Speaking of precipitous declines, Adam Dunn returns after 496 plate appearances of misery last year.  His strikeout percentage spiked drastically for the second-straight season, and his power–once extraordinary–disappeared despite his only health issue being a laparoscopic appendectomy.   He was pretty terrible in the field, too.

Dunn still took walks at around his career-rate, and those few times he got into one, yeah, it seemed like he still has plenty of brute strength.  Other than that, there’s nothing that can be drawn from the 2011 that portends anything but further misery.  Dunn was useless against fastballs–even when blatantly challenged–throughout the season, and at his age and build that is indicative of little besides the dreaded loss of bat speed.  Bat speed is a bad thing to lose fo a guy who already existed on the margins with his lack of contact.

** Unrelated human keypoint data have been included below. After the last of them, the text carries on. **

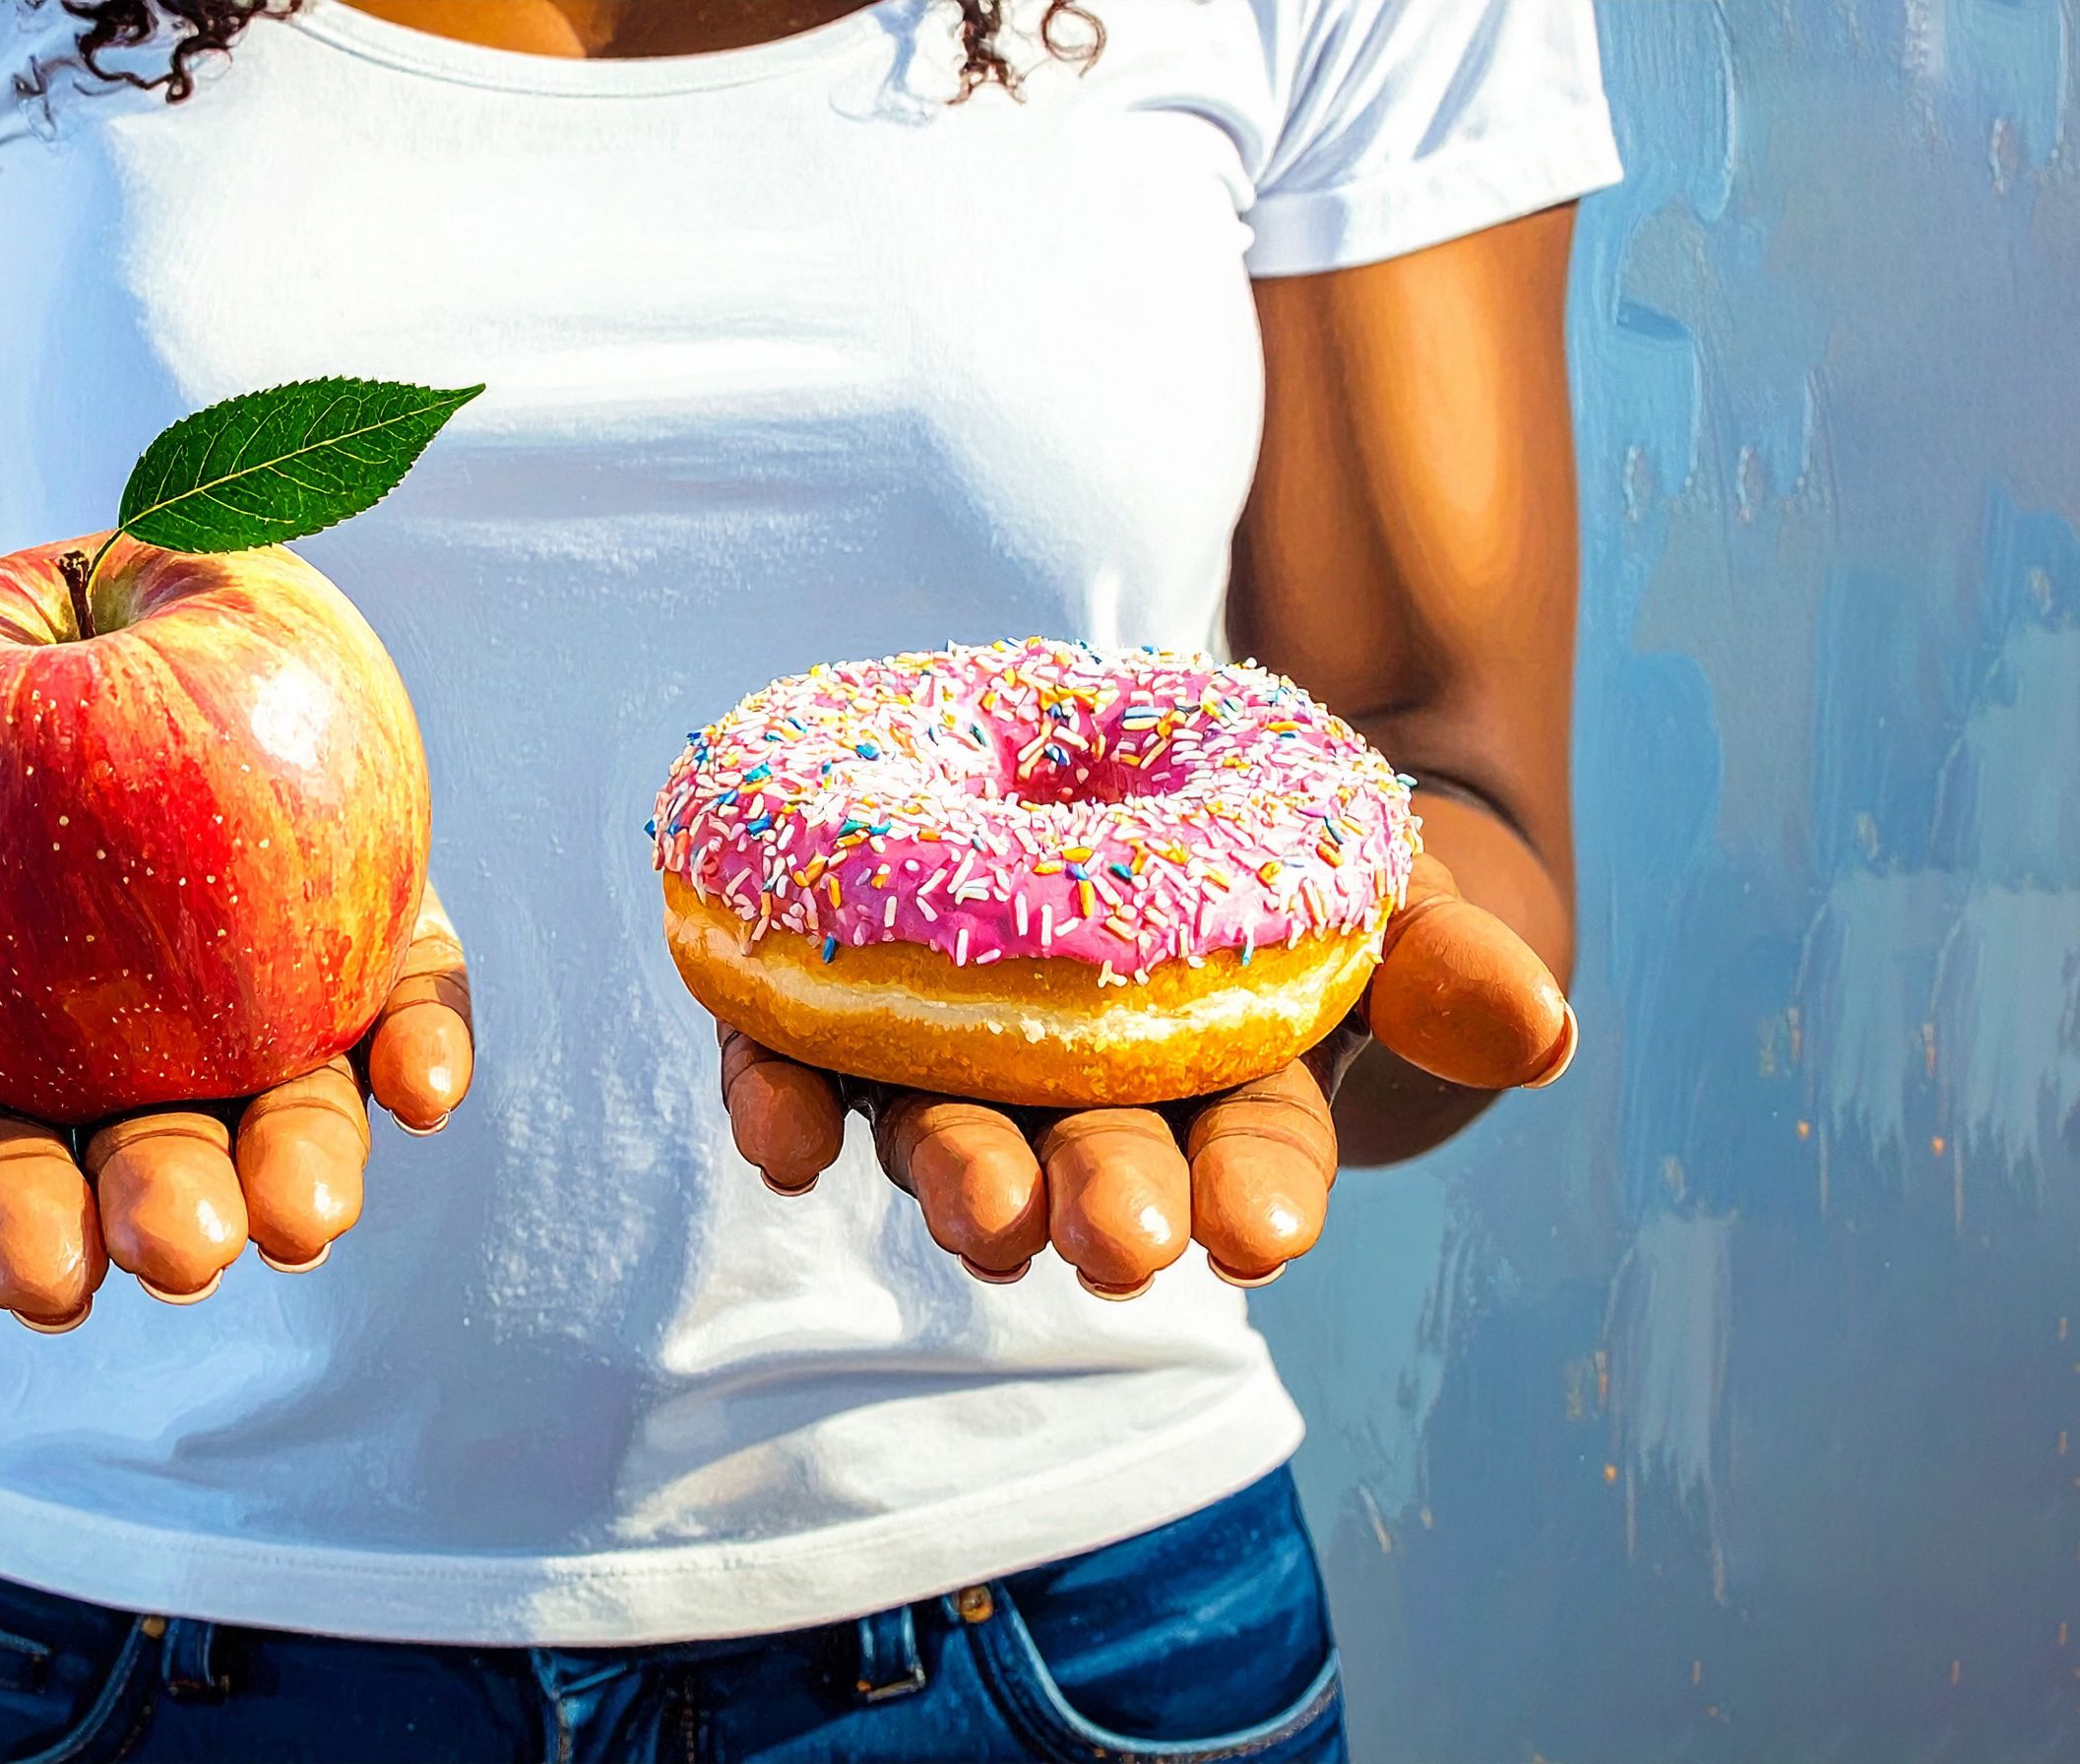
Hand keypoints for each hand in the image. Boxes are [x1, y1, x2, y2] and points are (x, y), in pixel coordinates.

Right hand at [0, 747, 474, 1324]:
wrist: (78, 632)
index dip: (14, 1221)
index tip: (44, 1277)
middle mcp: (139, 1067)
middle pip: (156, 1163)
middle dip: (168, 1213)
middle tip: (186, 1249)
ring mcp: (260, 1012)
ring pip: (290, 1111)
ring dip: (301, 1167)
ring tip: (308, 1215)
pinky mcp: (365, 944)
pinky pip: (400, 1002)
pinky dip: (417, 1046)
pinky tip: (426, 1086)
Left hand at [712, 849, 1573, 1295]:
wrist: (1149, 773)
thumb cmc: (1289, 865)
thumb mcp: (1381, 888)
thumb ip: (1443, 959)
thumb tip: (1541, 1031)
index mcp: (1219, 1090)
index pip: (1246, 1157)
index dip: (1255, 1193)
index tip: (1258, 1237)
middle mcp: (1078, 1099)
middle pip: (1084, 1162)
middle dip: (1098, 1201)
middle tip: (1109, 1244)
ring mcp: (954, 1058)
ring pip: (941, 1131)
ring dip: (957, 1176)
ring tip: (978, 1219)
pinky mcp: (838, 1004)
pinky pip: (800, 1057)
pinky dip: (781, 1097)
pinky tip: (778, 1136)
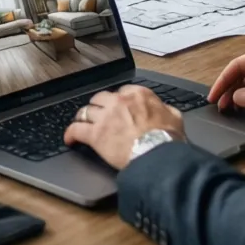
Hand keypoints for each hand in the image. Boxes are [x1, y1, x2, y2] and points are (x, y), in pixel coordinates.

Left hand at [63, 85, 184, 169]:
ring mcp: (105, 117)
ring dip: (83, 117)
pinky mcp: (96, 134)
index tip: (118, 107)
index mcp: (138, 95)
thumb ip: (167, 110)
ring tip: (81, 122)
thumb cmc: (167, 138)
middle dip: (99, 106)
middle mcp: (119, 101)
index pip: (122, 91)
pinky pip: (77, 129)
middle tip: (98, 114)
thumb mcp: (174, 117)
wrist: (157, 154)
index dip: (119, 100)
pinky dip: (71, 133)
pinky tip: (70, 138)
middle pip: (101, 98)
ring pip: (86, 111)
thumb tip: (166, 111)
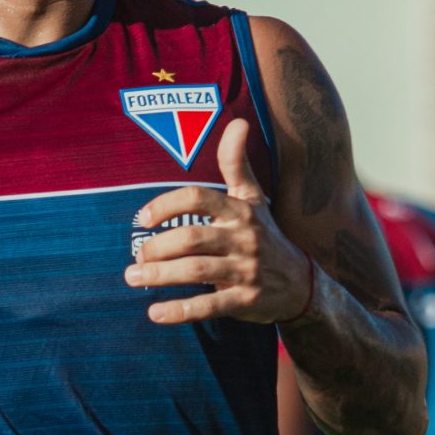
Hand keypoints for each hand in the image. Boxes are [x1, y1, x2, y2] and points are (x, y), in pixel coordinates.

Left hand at [124, 118, 313, 326]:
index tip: (143, 218)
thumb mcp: (254, 198)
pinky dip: (180, 310)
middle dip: (157, 247)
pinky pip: (209, 305)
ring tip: (133, 278)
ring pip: (196, 271)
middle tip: (136, 257)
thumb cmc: (265, 235)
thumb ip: (237, 163)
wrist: (301, 285)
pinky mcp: (246, 300)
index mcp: (240, 210)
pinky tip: (155, 313)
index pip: (199, 198)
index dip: (167, 205)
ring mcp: (246, 270)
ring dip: (159, 275)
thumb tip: (237, 122)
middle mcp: (244, 238)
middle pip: (192, 237)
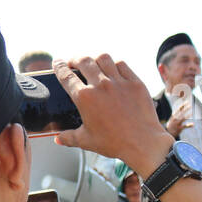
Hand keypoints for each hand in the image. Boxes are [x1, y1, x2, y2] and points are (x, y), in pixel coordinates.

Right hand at [53, 55, 173, 178]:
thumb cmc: (114, 143)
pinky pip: (122, 65)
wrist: (142, 142)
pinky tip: (112, 68)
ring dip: (95, 59)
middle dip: (75, 59)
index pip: (67, 76)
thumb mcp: (86, 141)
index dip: (59, 67)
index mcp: (85, 98)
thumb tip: (58, 138)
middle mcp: (101, 85)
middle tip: (74, 62)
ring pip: (103, 58)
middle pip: (84, 61)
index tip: (58, 63)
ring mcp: (119, 82)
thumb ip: (68, 137)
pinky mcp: (135, 82)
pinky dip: (114, 64)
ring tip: (93, 63)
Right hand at [165, 98, 191, 137]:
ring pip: (183, 118)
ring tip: (192, 113)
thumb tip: (181, 109)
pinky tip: (193, 124)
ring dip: (187, 115)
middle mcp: (175, 119)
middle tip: (190, 105)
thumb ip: (176, 115)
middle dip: (185, 108)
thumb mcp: (172, 120)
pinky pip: (185, 126)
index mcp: (173, 117)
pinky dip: (189, 125)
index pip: (178, 109)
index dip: (182, 105)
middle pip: (181, 113)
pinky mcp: (179, 128)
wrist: (167, 134)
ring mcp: (177, 124)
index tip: (187, 102)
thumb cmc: (171, 126)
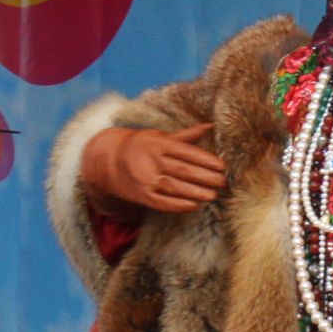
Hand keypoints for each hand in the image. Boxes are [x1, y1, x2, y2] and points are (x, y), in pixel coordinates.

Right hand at [81, 122, 227, 214]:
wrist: (109, 161)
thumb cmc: (143, 146)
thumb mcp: (161, 137)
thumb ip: (187, 135)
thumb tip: (210, 126)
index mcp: (160, 144)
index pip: (187, 152)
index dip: (206, 160)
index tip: (222, 166)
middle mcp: (153, 160)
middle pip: (183, 170)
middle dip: (205, 177)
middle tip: (223, 182)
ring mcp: (146, 179)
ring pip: (174, 187)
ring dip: (195, 192)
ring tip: (213, 195)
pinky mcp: (142, 195)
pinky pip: (161, 202)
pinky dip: (178, 205)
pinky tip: (194, 205)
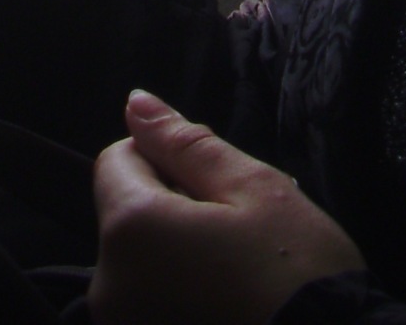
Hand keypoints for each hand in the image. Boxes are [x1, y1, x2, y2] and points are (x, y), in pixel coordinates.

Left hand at [88, 92, 366, 324]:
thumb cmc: (297, 274)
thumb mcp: (252, 188)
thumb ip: (185, 143)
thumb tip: (135, 102)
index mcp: (129, 232)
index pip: (117, 160)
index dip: (167, 160)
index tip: (216, 190)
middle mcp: (107, 288)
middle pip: (127, 214)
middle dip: (173, 210)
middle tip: (236, 235)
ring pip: (141, 260)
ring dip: (178, 254)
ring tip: (236, 274)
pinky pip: (151, 299)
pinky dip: (181, 292)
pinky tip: (228, 303)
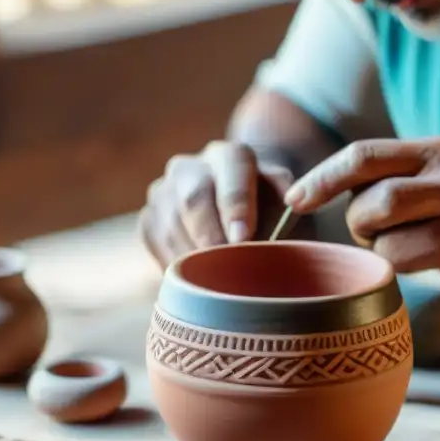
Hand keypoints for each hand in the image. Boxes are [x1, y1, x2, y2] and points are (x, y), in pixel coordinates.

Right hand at [139, 140, 296, 268]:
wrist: (234, 221)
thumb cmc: (269, 218)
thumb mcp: (287, 208)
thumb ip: (290, 207)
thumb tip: (291, 209)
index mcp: (231, 156)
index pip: (232, 172)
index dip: (236, 205)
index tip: (243, 238)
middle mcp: (191, 167)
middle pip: (193, 198)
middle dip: (210, 236)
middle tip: (225, 268)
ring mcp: (163, 192)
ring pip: (171, 225)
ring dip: (194, 258)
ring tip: (218, 284)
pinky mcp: (148, 220)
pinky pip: (157, 246)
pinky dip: (177, 267)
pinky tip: (198, 282)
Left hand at [283, 139, 439, 294]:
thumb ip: (394, 178)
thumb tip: (328, 192)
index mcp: (433, 150)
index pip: (362, 156)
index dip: (322, 178)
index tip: (296, 199)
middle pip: (368, 196)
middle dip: (357, 222)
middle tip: (374, 234)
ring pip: (381, 226)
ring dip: (377, 245)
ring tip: (402, 245)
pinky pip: (401, 256)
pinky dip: (396, 264)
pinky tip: (420, 260)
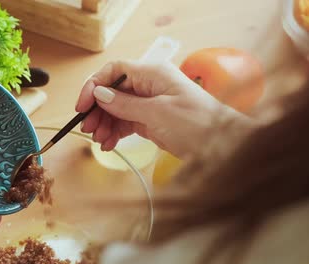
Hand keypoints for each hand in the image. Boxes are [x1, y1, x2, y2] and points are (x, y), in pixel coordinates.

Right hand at [76, 60, 250, 157]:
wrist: (225, 147)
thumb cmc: (200, 123)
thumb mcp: (158, 112)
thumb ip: (126, 104)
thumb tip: (100, 95)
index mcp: (153, 74)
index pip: (114, 71)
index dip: (94, 85)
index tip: (82, 105)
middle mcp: (149, 85)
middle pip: (112, 91)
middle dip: (97, 109)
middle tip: (87, 127)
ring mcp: (150, 103)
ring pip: (116, 109)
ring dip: (104, 124)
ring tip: (99, 140)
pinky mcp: (152, 121)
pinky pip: (126, 123)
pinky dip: (115, 132)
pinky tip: (108, 144)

So maybe it was a fluke.  A combination of bad mojo, bad luck, a horrible clubhouse, a rough adjustment to the DH slot, too much pressure, bad conditioning, and just a little bit of physical decline combining into one ferocious all-time fireball of doom.

That or he stinks for three more years and we’re dead.

Brent Lillibridge might back him up–he’s played there this Spring–or Eduar–alright enough of this joke.


Brent Lillibridge projects to be used all over the infield diamond, which is a risky usage of a guy who only really showed the capability to harness his clearly impressive athleticism at the major league level in the outfield, and not until last season.  It’s risky, but understandable.  Ozzie Martinez and Eduardo Escobar are the other reserve middle infield candidates, and neither one is really a player worthy of major league at-bats at this stage.

For a team that figures to be starved for runs, one can see why the Sox might not want to make such a concession, or would rather have Dan Johnson around in case disaster strikes the DH slot, or would rather have Lillibridge ready to play 2nd if Beckham’s cliff fall continues.

These aren’t enviable backup options, but this isn’t an enviable position.  The White Sox are invested hard into the success of Beckham and Dunn, and even Morel, and the barren farm system and bad contracts are what–probably rightly–will be pointed to if they fail with no safety net.